** IHRE AUFGABE **
Bitte kopieren Sie aus dem Text über Roscoff eine Passage wortgetreu: Beginnen Sie bei den Worten „Roscoff selbst ist“ und hören Sie nach „dazu gesagt werden.“ auf.

** DOKUMENTABSCHNITT **
____________
Eine kurze Recherche, danke fucking Google, ergab, dass es eine Segelmacherei in unmittelbarer Nähe zur Marina gab. Vorsegel runter, zusammenlegen und zum Segelmacher schleppen. Die sind dermaßen cool und versprechen mir das Problem bis zum nächsten Morgen gelöst zu haben. Somit stand der restliche Tag der Erkundung der Gegend zur Verfügung. Leider liegt die Marina in einem quasi Industriehafengebiet und etwas abseits des eigentlichen Ortes. Was für die Menschen in Roscoff sehr schön ist, war für uns Spezialisten, die auch noch einiges an Getränken und Nahrungsmittel besorgen mussten, natürlich eher unpraktisch. Der ca. 20minütige Weg nach Roscoff erwies sich aber sowohl als ausgesprochen hübsch als auch für uns Pfeifen mit Getränken auf den Rückweg als machbar. Roscoff liegt an der vorgelagerten Ile de Batz und scheint über ein sowohl mildes als auch feuchtes Klima zu verfügen. Überall wuchsen Rosen, Palmenartige Bäume, dickblättrige Pflanzen und Sukkulenten.
Roscoff selbst ist (Achtung!), mein Lieblingswort in der Beschreibung von Dörfern, pittoresk. Grob behauene Naturstein Häuser und schmale Straßen. Ein kleiner Hafen für die einheimischen Fischer, bewehrt mit uralten Kanonen, auf die Durchfahrt zwischen Roscoff und der Ile de Brehat gerichtet. Mitten im Ort ein Leuchtfeuer, den Hafen überragend. Irgendwie kann man sich hier richtig gut in eine alte Zeit der Seefahrt, der Piraterie und Eroberung zurückversetzen.
Ein erneut ausgesprochener gemütlicher Abend auf Roci folgte, auch weil Roscoff dermaßen verschlafen ist, dass wir uns gar nicht erst getraut haben nach einem Restaurant für den Abend zu suchen. Es war aber auch noch Vorsaison. Das muss natürlich dazu gesagt werden.
____________
** ANGEZEIGTE EINTRÄGE **
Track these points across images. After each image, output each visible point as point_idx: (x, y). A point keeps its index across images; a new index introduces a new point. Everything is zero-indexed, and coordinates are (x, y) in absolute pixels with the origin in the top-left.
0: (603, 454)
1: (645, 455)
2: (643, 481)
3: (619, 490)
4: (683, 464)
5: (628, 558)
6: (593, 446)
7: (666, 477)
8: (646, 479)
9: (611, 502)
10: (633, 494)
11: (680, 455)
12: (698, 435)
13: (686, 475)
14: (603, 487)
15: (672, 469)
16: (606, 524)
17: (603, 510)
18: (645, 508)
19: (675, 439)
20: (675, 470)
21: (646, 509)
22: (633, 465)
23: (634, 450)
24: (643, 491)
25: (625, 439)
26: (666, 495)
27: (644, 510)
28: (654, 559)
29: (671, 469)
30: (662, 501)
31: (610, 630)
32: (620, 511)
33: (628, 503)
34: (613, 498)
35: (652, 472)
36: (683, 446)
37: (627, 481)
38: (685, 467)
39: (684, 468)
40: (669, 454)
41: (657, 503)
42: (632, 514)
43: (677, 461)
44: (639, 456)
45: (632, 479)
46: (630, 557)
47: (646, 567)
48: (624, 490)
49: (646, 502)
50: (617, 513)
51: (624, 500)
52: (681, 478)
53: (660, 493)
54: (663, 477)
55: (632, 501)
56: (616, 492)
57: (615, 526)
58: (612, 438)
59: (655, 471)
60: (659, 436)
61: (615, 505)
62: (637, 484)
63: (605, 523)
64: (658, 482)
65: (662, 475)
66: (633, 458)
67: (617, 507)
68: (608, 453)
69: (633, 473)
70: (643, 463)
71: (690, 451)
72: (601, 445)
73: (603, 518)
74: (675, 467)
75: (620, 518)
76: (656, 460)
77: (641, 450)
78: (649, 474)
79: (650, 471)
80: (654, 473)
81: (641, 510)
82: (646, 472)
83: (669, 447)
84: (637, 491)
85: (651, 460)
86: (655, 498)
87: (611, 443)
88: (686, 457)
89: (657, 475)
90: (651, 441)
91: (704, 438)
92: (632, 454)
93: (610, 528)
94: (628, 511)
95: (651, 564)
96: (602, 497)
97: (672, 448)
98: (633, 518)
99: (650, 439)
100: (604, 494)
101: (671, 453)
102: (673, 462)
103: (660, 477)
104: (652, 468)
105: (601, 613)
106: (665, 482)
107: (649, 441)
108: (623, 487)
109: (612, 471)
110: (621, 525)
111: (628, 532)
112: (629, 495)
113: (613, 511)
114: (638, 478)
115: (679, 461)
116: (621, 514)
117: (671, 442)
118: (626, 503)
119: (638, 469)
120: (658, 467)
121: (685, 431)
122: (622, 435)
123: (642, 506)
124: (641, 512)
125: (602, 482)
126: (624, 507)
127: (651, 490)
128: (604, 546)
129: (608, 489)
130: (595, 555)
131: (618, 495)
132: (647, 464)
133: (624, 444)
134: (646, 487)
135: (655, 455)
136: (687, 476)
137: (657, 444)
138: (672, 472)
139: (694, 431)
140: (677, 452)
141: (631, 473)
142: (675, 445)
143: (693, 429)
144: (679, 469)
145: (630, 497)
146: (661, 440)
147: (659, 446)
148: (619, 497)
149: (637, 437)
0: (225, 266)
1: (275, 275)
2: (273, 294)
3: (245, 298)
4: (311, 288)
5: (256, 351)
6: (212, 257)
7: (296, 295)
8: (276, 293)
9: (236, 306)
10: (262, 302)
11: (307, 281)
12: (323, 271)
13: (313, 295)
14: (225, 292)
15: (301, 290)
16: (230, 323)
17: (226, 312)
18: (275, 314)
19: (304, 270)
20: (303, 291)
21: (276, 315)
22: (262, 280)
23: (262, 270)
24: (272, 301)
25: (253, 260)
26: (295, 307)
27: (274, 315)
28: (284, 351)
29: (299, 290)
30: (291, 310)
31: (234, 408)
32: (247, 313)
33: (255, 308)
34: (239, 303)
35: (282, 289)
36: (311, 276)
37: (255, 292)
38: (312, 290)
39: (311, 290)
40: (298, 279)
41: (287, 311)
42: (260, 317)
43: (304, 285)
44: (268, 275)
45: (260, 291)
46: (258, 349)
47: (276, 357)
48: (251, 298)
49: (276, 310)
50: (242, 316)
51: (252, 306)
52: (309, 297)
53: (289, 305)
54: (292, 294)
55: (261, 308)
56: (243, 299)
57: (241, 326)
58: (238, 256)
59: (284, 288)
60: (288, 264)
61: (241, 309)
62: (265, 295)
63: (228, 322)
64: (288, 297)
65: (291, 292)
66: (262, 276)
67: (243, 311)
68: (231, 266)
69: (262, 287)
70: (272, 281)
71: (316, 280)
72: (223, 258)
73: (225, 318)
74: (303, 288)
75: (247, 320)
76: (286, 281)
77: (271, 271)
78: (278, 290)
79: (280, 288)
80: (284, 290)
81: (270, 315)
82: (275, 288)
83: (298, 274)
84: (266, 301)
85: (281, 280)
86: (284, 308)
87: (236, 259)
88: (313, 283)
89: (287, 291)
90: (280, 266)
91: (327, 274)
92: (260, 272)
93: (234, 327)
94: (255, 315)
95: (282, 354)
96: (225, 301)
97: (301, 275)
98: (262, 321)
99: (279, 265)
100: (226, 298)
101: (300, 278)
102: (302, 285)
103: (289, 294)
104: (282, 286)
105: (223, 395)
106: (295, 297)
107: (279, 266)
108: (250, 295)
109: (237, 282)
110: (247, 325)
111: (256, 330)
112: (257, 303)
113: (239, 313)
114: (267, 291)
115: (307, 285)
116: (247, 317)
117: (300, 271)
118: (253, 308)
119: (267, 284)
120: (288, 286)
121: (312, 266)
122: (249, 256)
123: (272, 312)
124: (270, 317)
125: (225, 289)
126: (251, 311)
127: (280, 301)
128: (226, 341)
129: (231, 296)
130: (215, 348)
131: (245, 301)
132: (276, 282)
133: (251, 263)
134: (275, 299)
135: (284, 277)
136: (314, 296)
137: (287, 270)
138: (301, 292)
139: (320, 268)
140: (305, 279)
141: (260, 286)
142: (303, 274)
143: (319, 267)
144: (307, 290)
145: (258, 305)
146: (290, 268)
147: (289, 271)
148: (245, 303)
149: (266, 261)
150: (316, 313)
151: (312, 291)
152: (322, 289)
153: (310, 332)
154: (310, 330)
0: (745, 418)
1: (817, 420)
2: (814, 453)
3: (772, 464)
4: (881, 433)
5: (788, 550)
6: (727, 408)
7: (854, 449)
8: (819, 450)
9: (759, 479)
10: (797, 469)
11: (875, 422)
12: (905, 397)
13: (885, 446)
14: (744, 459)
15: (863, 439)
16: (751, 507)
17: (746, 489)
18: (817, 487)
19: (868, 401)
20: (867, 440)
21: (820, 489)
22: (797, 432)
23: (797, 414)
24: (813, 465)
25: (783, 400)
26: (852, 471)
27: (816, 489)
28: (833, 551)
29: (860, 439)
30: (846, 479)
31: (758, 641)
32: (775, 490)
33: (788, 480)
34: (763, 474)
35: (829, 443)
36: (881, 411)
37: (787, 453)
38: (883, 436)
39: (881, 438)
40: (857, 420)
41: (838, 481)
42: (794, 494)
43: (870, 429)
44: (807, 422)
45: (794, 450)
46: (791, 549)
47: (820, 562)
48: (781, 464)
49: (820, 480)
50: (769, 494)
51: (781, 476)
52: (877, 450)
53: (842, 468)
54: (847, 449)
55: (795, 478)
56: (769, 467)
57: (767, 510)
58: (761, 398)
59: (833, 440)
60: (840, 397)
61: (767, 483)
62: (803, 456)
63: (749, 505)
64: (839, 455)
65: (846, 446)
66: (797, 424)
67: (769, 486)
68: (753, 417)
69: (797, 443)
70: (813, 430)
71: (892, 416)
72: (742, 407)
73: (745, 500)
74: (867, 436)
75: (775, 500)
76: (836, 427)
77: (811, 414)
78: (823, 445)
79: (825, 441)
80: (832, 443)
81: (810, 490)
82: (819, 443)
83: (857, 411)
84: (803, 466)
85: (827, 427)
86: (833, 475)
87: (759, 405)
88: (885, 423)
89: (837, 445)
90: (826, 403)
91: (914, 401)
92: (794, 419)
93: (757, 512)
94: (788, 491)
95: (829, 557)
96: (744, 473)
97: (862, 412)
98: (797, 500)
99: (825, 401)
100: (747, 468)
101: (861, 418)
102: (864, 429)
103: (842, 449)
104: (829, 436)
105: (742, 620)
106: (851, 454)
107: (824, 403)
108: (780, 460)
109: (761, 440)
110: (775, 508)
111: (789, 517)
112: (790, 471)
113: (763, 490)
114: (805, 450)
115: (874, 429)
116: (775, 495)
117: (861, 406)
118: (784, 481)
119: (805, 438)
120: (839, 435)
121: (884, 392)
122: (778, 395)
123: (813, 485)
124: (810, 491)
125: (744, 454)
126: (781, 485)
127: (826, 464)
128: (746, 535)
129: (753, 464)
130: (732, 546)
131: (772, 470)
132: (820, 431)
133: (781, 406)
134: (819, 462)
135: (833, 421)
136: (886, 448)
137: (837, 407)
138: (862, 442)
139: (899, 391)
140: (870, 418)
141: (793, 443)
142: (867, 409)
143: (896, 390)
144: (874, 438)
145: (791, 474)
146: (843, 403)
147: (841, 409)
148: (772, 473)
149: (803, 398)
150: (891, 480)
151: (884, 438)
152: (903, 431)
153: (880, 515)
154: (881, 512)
____________
** SCHRIFTLICHE ANTWORT **
Roscoff selbst ist (Achtung!), mein Lieblingswort in der Beschreibung von Dörfern, pittoresk. Grob behauene Naturstein Häuser und schmale Straßen. Ein kleiner Hafen für die einheimischen Fischer, bewehrt mit uralten Kanonen, auf die Durchfahrt zwischen Roscoff und der Ile de Brehat gerichtet. Mitten im Ort ein Leuchtfeuer, den Hafen überragend. Irgendwie kann man sich hier richtig gut in eine alte Zeit der Seefahrt, der Piraterie und Eroberung zurückversetzen.
Ein erneut ausgesprochener gemütlicher Abend auf Roci folgte, auch weil Roscoff dermaßen verschlafen ist, dass wir uns gar nicht erst getraut haben nach einem Restaurant für den Abend zu suchen. Es war aber auch noch Vorsaison. Das muss natürlich dazu gesagt werden.